You've been told that your worst putt will probably be better than your best chip, so you putt when you can. And most of the time when you chip, you still want the ball to roll more like a putt. But sometimes you need to play a chip shot that checks up quickly, perhaps because there's danger if the ball rolls too far. For those times, you need a chip shot that spins.
Choose the right club. It's much easier to get backspin with a lot of loft. Your most-lofted wedge is usually your best choice but don't be afraid to experiment. You may find that you get more backspin with your sand or pitching wedge than a lob wedge because you make better contact with the ball. Sand wedges and pitching wedges have taller faces than a lob wedge, so you're less likely to slide completely beneath the ball.

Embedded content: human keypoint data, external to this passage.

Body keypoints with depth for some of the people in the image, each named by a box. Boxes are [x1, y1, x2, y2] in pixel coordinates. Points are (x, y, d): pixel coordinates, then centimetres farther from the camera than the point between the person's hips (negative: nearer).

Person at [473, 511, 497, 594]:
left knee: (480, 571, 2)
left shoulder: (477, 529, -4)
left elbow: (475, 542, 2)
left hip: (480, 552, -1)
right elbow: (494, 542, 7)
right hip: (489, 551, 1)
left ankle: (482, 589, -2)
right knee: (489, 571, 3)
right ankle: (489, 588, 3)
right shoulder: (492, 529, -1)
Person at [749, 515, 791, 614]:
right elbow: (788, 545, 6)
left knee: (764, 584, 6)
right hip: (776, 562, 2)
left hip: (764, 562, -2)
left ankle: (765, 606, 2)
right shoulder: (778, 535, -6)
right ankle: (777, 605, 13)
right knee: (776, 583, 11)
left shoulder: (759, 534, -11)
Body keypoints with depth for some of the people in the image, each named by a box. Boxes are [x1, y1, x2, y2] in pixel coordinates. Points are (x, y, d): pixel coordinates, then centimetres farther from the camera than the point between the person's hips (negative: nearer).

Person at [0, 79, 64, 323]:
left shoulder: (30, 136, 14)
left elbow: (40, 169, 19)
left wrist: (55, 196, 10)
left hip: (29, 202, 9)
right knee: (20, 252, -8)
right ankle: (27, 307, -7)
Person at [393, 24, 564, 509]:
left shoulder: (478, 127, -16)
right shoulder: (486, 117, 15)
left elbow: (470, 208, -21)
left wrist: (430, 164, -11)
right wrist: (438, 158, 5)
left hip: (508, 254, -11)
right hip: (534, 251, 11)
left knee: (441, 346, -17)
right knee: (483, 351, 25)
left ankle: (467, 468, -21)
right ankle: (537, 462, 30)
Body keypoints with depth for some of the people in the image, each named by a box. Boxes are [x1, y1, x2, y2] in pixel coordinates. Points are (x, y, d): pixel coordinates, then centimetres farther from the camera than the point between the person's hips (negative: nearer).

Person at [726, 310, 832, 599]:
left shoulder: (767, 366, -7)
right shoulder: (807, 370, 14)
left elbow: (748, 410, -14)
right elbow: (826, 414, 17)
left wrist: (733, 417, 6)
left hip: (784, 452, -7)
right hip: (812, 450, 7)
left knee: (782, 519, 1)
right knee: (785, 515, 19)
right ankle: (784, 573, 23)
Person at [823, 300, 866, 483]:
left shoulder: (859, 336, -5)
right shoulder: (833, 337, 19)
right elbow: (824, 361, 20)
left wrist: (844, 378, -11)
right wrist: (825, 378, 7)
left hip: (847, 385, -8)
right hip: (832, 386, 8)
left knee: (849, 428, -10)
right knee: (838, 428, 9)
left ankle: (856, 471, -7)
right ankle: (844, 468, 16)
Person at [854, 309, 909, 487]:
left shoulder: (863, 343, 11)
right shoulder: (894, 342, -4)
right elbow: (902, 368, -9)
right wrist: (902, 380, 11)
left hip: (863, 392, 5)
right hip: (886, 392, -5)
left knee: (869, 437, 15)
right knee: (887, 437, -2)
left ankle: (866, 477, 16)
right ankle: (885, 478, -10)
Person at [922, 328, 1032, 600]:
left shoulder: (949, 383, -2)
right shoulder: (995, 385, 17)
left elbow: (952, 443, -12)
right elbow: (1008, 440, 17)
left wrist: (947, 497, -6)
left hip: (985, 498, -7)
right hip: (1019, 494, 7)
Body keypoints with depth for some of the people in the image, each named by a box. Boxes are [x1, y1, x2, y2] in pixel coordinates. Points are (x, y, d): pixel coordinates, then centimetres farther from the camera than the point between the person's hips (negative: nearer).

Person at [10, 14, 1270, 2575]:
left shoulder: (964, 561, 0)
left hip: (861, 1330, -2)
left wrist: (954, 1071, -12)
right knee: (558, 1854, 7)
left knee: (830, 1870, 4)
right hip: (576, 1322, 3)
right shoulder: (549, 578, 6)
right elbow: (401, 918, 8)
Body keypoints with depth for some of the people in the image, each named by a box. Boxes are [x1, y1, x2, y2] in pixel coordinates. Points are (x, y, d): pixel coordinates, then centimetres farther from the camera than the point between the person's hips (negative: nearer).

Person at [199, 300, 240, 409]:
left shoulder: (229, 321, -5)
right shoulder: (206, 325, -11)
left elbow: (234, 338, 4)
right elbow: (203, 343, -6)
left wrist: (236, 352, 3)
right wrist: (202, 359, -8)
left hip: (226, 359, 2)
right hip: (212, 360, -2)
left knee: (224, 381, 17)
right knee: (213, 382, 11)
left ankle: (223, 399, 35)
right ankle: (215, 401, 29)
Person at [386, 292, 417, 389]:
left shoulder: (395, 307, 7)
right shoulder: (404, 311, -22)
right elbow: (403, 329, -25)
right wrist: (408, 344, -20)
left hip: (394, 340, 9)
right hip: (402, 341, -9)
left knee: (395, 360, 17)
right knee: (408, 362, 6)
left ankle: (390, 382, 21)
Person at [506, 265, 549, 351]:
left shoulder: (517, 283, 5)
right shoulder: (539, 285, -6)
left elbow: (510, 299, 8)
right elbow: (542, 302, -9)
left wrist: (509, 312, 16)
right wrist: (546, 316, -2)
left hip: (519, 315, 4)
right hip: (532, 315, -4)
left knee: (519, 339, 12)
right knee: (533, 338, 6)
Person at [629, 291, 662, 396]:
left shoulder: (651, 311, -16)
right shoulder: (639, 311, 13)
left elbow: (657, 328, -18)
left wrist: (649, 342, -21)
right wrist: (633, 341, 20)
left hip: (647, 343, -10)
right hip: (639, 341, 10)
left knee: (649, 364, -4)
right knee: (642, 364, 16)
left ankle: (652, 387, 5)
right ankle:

Address the ball correctly. Most players prefer to open their stance slightly, with no more than 8 or 9 inches between their feet, and put a bit more weight on their forward leg. This helps ensure that the shaft leans forward and helps you deliver a descending strike on the ball. However, you don't want to put the ball too far back in your stance as doing so can keep you from hitting the back of the ball cleanly. A good rule of thumb is to let your arms hang down and imagine a line dropping straight down to the ground from your hands. Place the ball between that spot and the inside of your back foot.
Hinge your wrists slightly on the backswing. Think "hinge," not "cock." You don't want a lot of wrist cock, just a little flexibility in the wrists as you reach the end of your backswing. This hinging will let you get a bit more "oomph" on the ball without swinging hard. A smooth stroke will make it easier to get solid contact on the ball.
Trap, don't dig. You don't want the club head to take a big divot when you chip. The club head should brush the ground, but you don't want it to hit hard enough to stop the club. You're not trying to make the ball check and spin back toward you. You just want it to roll forward less than normal.
Keep a firm left wrist at the finish. The shaft and your left forearm should still form a straight line at the end of the stroke. If your wrist is "breaking down," it's a sign that you've stopped turning your shoulders before you finish your stroke.